Activity list:
1. Please echo the exam problem word for word, starting at the words "(b) Given that" and stopping after "to be determined.".
2. Name every matrix that the exam problem denotes with a bold letter.
3. Go on with the exam problem, picking up right after its last line.

Given passage:
┌──

Exam-Style Problem

9231 P23 - Jun 2025 - Q8 - 3 marks

5902

(a) Find the values of \(a\) for which the system of equations

\(\begin{aligned}\frac{3}{2}x+3y+8z&=1\\ax+3y+4z&=2\\ay-z&=3\end{aligned}\)

does not have a unique solution.

The matrix \(\mathbf{A}\) is given by

\(\mathbf{A}=\begin{pmatrix}\frac{3}{2}&3&8\\0&3&4\\0&0&-1\end{pmatrix}\).

(b) Given that \(\mathbf{B}=\mathbf{A}^{-1}\), use the characteristic equation of \(\mathbf{A}\) to show that \(\mathbf{B}^{2}=p\mathbf{I}+q\mathbf{A}\), where \(p\) and \(q\) are constants to be determined.

(c) Find a matrix \(\mathbf{P}\) and a diagonal matrix \(\mathbf{D}\) such that \(\mathbf{A}^{-1}=\mathbf{P}\mathbf{D}\mathbf{P}^{-1}\).

Solution Checked by expert

Answer: (a) The system does not have a unique solution when

\(a=\frac{3}{16}(1\pm \sqrt{17})\).

└──

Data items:
┌──

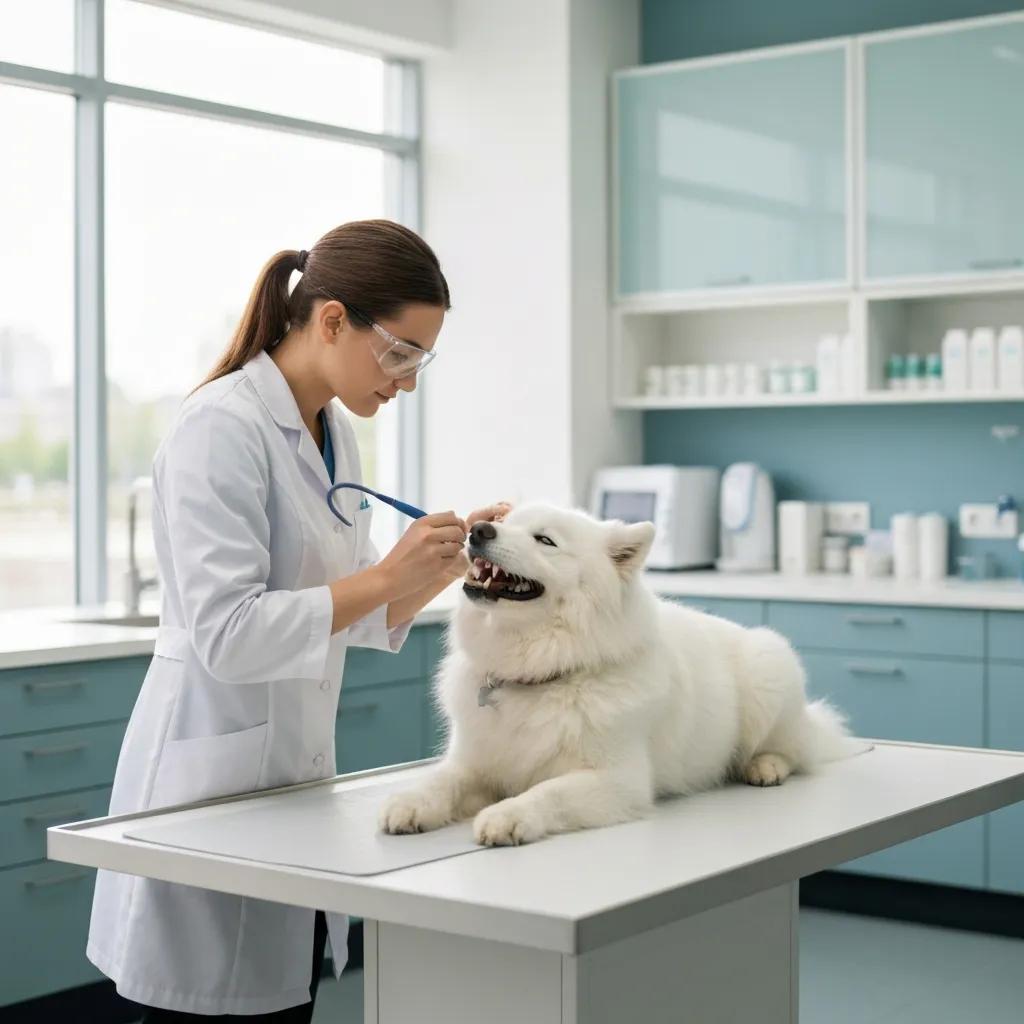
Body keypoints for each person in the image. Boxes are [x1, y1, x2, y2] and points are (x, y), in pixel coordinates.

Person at [87, 219, 508, 1020]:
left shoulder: (333, 433)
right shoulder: (221, 427)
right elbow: (230, 632)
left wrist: (436, 570)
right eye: (400, 353)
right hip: (208, 783)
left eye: (422, 360)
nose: (408, 381)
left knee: (286, 998)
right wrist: (386, 574)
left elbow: (344, 612)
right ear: (331, 320)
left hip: (287, 786)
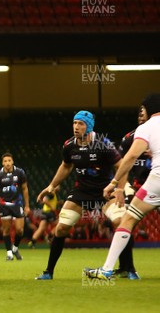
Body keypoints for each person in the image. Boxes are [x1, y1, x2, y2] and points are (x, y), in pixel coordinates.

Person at [35, 110, 126, 280]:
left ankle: (127, 269)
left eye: (81, 124)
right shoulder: (69, 145)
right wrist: (52, 185)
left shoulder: (103, 143)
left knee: (120, 222)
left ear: (89, 126)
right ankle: (48, 272)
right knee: (61, 227)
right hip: (82, 191)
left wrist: (118, 188)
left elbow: (121, 166)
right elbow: (66, 166)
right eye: (74, 123)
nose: (76, 127)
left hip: (105, 190)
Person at [85, 94, 160, 281]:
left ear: (149, 108)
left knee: (127, 219)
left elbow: (130, 157)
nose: (141, 112)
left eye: (143, 108)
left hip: (156, 181)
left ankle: (107, 270)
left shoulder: (147, 127)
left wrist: (114, 184)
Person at [109, 105, 151, 278]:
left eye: (145, 112)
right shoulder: (129, 139)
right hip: (138, 186)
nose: (141, 115)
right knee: (124, 222)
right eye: (139, 113)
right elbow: (122, 165)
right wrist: (119, 188)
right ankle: (128, 267)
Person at [0, 153, 30, 261]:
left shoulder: (20, 172)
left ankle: (15, 248)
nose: (7, 163)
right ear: (2, 163)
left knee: (20, 230)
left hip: (18, 204)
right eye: (5, 161)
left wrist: (27, 205)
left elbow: (25, 189)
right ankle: (9, 253)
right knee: (6, 230)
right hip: (4, 205)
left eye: (9, 160)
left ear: (12, 161)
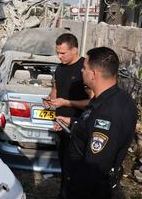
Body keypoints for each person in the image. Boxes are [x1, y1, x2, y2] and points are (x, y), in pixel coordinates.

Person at [55, 47, 138, 199]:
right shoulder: (116, 98)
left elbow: (95, 166)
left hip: (86, 190)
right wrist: (72, 122)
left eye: (85, 68)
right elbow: (91, 126)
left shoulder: (107, 112)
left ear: (93, 74)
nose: (81, 71)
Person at [43, 33, 91, 199]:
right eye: (57, 52)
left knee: (76, 169)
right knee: (64, 166)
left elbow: (92, 102)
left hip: (79, 128)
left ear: (75, 50)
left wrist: (65, 103)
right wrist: (50, 99)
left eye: (63, 53)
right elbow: (56, 89)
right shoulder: (60, 68)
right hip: (60, 126)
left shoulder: (85, 69)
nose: (59, 56)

└──

Responses:
1.
(b) Given that \(\mathbf{B}=\mathbf{A}^{-1}\), use the characteristic equation of \(\mathbf{A}\) to show that \(\mathbf{B}^{2}=p\mathbf{I}+q\mathbf{A}\), where \(p\) and \(q\) are constants to be determined.

2. A, B, I, P, D

3.
(b) \(\mathbf{B}^2=p\mathbf{I}+q\mathbf{A}\) with

\(p=\frac{7}{9},\quad q=-\frac{2}{9}.\)

\(\mathbf{B}^2=\frac{7}{9}\mathbf{I}-\frac{2}{9}\mathbf{A}.\)

\(\mathbf{P}=\begin{pmatrix}1&2&2\\0&1&1\\0&0&-1\end{pmatrix},\quad \mathbf{D}=\begin{pmatrix}\frac{2}{3}&0&0\\0&\frac{1}{3}&0\\0&0&-1\end{pmatrix}.\)

Then \(\mathbf{A}^{-1}=\mathbf{PDP}^{-1}\).

(a) A system of three linear equations does not have a unique solution when the determinant of its coefficient matrix is zero.

The coefficient matrix is

\(\begin{pmatrix}\frac32&3&8\\a&3&4\\0&a&-1\end{pmatrix}.\)

\(\det\begin{pmatrix}\frac32&3&8\\a&3&4\\0&a&-1\end{pmatrix}=0.\)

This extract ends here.